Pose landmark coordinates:
★ ★ ★

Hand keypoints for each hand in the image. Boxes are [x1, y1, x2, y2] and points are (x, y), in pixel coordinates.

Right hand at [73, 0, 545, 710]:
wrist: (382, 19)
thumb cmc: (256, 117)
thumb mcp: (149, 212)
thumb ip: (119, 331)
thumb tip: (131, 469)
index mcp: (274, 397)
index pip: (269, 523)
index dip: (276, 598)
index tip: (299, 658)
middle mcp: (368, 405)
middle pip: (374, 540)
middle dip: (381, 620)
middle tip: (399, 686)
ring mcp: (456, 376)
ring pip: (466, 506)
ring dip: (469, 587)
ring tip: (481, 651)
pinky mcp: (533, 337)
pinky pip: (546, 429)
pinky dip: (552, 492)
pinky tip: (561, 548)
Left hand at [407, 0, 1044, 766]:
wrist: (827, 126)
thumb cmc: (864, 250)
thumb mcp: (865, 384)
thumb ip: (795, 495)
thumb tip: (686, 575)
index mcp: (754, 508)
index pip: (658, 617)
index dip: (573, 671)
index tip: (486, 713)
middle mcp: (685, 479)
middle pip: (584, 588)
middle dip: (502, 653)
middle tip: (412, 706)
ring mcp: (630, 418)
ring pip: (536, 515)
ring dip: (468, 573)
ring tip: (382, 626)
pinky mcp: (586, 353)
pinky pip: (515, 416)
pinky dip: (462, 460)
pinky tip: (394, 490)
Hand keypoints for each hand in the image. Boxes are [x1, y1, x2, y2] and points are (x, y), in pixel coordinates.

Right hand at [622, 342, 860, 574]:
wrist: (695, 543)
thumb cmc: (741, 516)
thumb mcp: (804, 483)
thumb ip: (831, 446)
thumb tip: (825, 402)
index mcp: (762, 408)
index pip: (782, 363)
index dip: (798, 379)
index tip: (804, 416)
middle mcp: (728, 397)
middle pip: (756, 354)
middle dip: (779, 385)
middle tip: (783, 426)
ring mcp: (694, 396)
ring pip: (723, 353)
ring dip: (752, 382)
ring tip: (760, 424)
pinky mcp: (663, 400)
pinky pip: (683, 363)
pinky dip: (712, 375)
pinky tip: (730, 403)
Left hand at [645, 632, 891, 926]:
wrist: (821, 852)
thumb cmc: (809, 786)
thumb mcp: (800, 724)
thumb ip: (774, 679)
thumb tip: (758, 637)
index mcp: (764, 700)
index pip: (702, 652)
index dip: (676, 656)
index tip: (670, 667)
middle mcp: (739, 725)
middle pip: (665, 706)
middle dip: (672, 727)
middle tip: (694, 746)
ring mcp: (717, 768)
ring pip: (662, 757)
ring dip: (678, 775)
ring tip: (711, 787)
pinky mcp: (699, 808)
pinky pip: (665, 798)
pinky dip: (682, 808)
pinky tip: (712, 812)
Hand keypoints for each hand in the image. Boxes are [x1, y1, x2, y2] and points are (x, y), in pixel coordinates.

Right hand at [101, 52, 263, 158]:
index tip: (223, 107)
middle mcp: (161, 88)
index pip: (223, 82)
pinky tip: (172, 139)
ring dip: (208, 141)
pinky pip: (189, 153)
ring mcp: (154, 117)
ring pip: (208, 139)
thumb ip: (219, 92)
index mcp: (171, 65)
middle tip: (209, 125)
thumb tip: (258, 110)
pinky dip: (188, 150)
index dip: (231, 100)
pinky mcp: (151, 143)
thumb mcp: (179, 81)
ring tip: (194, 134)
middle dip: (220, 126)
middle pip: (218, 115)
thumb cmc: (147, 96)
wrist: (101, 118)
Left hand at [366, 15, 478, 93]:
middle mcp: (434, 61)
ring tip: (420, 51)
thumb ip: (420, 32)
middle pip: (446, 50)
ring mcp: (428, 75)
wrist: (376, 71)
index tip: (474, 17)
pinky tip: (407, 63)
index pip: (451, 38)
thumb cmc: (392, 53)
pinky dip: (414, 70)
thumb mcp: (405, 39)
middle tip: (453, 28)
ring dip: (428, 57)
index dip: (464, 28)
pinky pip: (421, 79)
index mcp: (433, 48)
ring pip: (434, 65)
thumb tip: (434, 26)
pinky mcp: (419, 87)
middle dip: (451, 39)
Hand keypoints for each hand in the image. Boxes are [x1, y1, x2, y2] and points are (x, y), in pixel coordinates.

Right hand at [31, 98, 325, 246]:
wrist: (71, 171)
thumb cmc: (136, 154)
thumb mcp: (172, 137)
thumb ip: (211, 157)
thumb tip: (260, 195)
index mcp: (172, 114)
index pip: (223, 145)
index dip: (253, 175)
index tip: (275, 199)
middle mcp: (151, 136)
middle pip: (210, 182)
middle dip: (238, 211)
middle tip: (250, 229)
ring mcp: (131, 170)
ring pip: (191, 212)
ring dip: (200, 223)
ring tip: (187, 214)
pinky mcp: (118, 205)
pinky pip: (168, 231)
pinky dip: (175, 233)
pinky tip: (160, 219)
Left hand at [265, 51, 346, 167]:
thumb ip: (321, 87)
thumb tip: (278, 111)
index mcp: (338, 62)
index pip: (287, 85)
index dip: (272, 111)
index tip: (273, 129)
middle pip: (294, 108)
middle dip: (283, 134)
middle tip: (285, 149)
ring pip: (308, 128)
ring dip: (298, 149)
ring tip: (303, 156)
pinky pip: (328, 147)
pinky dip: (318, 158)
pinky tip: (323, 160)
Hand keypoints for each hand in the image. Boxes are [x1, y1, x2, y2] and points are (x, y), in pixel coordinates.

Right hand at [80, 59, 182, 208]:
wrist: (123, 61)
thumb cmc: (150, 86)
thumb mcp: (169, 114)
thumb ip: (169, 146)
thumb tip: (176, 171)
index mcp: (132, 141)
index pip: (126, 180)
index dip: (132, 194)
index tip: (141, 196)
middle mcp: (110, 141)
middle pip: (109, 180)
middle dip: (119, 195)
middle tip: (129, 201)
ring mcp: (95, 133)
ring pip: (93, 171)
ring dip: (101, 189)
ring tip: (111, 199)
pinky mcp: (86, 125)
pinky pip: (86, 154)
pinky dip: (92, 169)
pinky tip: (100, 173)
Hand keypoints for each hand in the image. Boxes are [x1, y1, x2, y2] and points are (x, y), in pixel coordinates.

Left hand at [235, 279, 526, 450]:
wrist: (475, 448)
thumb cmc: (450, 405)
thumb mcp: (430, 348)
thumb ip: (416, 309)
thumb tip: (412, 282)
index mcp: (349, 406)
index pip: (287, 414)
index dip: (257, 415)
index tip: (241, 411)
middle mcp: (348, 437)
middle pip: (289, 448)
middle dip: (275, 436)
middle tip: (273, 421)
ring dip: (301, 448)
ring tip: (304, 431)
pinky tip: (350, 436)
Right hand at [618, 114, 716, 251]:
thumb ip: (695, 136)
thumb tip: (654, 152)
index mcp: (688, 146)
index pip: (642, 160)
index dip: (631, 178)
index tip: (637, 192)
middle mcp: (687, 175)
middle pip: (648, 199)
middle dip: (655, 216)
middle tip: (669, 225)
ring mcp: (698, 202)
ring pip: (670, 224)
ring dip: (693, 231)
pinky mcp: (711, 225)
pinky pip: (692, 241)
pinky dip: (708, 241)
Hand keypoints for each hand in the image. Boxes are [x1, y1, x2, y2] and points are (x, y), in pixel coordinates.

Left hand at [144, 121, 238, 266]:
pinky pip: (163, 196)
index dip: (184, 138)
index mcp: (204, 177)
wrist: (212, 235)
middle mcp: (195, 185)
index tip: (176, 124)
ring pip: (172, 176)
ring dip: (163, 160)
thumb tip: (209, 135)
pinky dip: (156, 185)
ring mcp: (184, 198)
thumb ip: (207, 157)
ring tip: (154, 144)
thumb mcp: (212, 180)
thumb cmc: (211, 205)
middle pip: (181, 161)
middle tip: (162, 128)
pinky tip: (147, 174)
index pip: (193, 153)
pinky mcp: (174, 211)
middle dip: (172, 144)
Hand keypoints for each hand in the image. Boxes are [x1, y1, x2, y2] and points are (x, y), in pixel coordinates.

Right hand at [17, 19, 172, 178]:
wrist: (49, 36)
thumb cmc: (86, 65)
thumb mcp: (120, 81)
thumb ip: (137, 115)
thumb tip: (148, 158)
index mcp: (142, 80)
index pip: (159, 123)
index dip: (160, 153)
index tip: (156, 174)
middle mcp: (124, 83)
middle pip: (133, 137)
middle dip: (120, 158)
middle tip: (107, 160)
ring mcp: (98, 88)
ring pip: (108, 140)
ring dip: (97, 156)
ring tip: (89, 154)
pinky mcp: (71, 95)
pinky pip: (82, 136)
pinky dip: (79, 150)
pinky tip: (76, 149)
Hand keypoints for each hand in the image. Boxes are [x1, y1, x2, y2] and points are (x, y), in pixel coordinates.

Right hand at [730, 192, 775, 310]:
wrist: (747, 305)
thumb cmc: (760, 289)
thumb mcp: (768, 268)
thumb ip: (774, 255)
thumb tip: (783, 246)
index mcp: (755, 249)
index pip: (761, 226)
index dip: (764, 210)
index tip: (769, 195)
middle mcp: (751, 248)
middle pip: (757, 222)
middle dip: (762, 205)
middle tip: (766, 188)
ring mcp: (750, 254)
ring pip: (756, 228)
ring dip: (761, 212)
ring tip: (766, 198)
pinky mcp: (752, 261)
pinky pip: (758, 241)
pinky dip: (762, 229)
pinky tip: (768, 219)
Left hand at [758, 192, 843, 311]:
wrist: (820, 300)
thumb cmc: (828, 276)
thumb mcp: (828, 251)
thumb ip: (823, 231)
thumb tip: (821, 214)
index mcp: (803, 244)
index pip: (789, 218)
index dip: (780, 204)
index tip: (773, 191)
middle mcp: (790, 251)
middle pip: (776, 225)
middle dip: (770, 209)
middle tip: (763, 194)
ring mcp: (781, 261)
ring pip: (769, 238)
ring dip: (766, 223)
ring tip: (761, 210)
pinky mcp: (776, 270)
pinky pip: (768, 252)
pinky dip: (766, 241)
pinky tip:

★ ★ ★

> _EXERCISE PROMPT_
The entries above hold a line with "index dip: (184, 138)" and a later line with "middle pip: (133, 137)". Write out exactly those lines and all lines between, nothing more.

> _EXERCISE OUTPUT_
index dip: (184, 138)
index mcp: (204, 177)
wrist: (212, 235)
middle mcp: (195, 185)
index tip: (176, 124)
ring pip: (172, 176)
ring dip: (163, 160)
thumb tip: (209, 135)
pinky dip: (156, 185)
ring mcp: (184, 198)
thumb ip: (207, 157)
ring tip: (154, 144)
thumb mcp: (212, 180)
thumb cmc: (211, 205)
middle pip: (181, 161)
middle tip: (162, 128)
pinky tip: (147, 174)
index pip: (193, 153)
pinky mcp: (174, 211)
middle dip: (172, 144)
Hand keypoints for each hand in the image. Boxes are [x1, y1, x2, y2] and points are (x, y), in pixel coordinates.

Right hand at [17, 19, 172, 178]:
wrist: (49, 36)
thumb cmc: (86, 65)
thumb mcp: (120, 81)
thumb ip: (137, 115)
thumb tip: (148, 158)
index mcp: (142, 80)
index pip: (159, 123)
index dip: (160, 153)
index tip: (156, 174)
middle mcp: (124, 83)
middle pip: (133, 137)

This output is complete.